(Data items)
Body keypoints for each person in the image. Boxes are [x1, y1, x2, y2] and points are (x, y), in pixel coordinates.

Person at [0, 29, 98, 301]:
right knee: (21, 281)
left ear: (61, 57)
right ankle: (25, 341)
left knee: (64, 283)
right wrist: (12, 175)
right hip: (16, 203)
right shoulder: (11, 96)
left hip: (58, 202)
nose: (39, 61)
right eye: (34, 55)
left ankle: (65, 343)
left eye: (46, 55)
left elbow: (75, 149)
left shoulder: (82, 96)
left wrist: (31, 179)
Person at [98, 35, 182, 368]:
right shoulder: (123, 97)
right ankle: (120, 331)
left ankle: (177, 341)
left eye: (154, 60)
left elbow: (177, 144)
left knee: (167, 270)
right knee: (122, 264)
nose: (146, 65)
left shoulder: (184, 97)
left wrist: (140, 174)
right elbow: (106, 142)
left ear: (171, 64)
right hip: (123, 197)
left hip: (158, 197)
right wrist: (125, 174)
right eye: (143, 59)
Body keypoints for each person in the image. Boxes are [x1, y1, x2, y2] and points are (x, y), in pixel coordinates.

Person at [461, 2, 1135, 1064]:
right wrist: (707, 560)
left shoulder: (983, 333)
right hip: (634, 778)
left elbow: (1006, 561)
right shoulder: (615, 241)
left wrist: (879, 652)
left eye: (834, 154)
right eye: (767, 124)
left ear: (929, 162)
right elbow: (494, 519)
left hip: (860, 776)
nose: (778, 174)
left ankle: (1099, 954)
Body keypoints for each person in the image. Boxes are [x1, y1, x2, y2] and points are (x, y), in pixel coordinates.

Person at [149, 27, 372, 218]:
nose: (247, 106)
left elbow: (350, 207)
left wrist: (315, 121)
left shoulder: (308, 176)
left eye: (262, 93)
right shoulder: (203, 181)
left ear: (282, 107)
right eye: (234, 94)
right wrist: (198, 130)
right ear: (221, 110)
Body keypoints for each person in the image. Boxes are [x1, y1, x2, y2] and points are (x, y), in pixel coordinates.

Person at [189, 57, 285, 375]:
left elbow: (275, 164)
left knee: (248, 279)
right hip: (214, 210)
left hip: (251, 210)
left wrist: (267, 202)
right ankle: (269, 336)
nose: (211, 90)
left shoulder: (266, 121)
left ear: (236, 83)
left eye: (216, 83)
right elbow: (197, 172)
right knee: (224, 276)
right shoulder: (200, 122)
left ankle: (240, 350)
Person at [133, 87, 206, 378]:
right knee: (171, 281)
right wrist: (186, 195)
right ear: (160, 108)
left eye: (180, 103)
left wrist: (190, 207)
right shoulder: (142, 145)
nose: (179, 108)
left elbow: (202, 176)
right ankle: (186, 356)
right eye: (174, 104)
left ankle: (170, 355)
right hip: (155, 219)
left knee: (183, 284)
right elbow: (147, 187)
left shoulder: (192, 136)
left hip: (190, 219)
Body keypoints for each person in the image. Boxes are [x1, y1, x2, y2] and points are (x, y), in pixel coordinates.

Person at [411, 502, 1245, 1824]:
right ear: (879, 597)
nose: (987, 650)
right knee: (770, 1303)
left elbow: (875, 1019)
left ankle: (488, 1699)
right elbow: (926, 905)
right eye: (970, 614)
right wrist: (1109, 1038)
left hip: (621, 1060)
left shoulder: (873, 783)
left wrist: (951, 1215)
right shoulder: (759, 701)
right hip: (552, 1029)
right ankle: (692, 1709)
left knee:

▶ [HOW TO COMPLETE THIS TASK]:
What is needed is an exact transcription of every entry.

▶ [YOUR SOLUTION]:
Body keypoints for each person in the image. Boxes are [x1, y1, x2, y2] and points are (x, y), in pixel coordinates.

Person at [0, 29, 98, 301]:
right knee: (21, 281)
left ear: (61, 57)
right ankle: (25, 341)
left knee: (64, 283)
right wrist: (12, 175)
right hip: (16, 203)
right shoulder: (11, 96)
left hip: (58, 202)
nose: (39, 61)
right eye: (34, 55)
left ankle: (65, 343)
left eye: (46, 55)
left elbow: (75, 149)
left shoulder: (82, 96)
left wrist: (31, 179)
Person at [98, 35, 182, 368]:
right shoulder: (123, 97)
right ankle: (120, 331)
left ankle: (177, 341)
left eye: (154, 60)
left elbow: (177, 144)
left knee: (167, 270)
right knee: (122, 264)
nose: (146, 65)
left shoulder: (184, 97)
left wrist: (140, 174)
right elbow: (106, 142)
left ear: (171, 64)
right hip: (123, 197)
left hip: (158, 197)
right wrist: (125, 174)
right eye: (143, 59)
Body keypoints for each person in the image. Boxes are [x1, y1, x2, y2] and points are (x, y), in pixel coordinates.

Person at [461, 2, 1135, 1064]:
right wrist: (707, 560)
left shoulder: (983, 333)
right hip: (634, 778)
left elbow: (1006, 561)
right shoulder: (615, 241)
left wrist: (879, 652)
left eye: (834, 154)
right eye: (767, 124)
left ear: (929, 162)
right elbow: (494, 519)
left hip: (860, 776)
nose: (778, 174)
left ankle: (1099, 954)
Body keypoints for each person in the image. Boxes are [x1, y1, x2, y2] and points are (x, y), in pixel coordinates.

Person at [149, 27, 372, 218]:
nose: (247, 106)
left elbow: (350, 207)
left wrist: (315, 121)
left shoulder: (308, 176)
left eye: (262, 93)
right shoulder: (203, 181)
left ear: (282, 107)
right eye: (234, 94)
right wrist: (198, 130)
right ear: (221, 110)
Body keypoints for each person in the image. Boxes are [x1, y1, x2, y2] and points are (x, y), in pixel coordinates.

Person at [189, 57, 285, 375]:
left elbow: (275, 164)
left knee: (248, 279)
right hip: (214, 210)
left hip: (251, 210)
left wrist: (267, 202)
right ankle: (269, 336)
nose: (211, 90)
left shoulder: (266, 121)
left ear: (236, 83)
left eye: (216, 83)
right elbow: (197, 172)
right knee: (224, 276)
right shoulder: (200, 122)
left ankle: (240, 350)
Person at [133, 87, 206, 378]:
right knee: (171, 281)
right wrist: (186, 195)
right ear: (160, 108)
left eye: (180, 103)
left wrist: (190, 207)
right shoulder: (142, 145)
nose: (179, 108)
left elbow: (202, 176)
right ankle: (186, 356)
right eye: (174, 104)
left ankle: (170, 355)
right hip: (155, 219)
left knee: (183, 284)
right elbow: (147, 187)
left shoulder: (192, 136)
left hip: (190, 219)
Body keypoints for each person in the image. Boxes are [x1, y1, x2, y2] and points are (x, y), in pixel coordinates.

Person at [411, 502, 1245, 1824]:
right ear: (879, 597)
nose: (987, 650)
right knee: (770, 1303)
left elbow: (875, 1019)
left ankle: (488, 1699)
right elbow: (926, 905)
right eye: (970, 614)
right wrist: (1109, 1038)
left hip: (621, 1060)
left shoulder: (873, 783)
left wrist: (951, 1215)
right shoulder: (759, 701)
right hip: (552, 1029)
right ankle: (692, 1709)
left knee:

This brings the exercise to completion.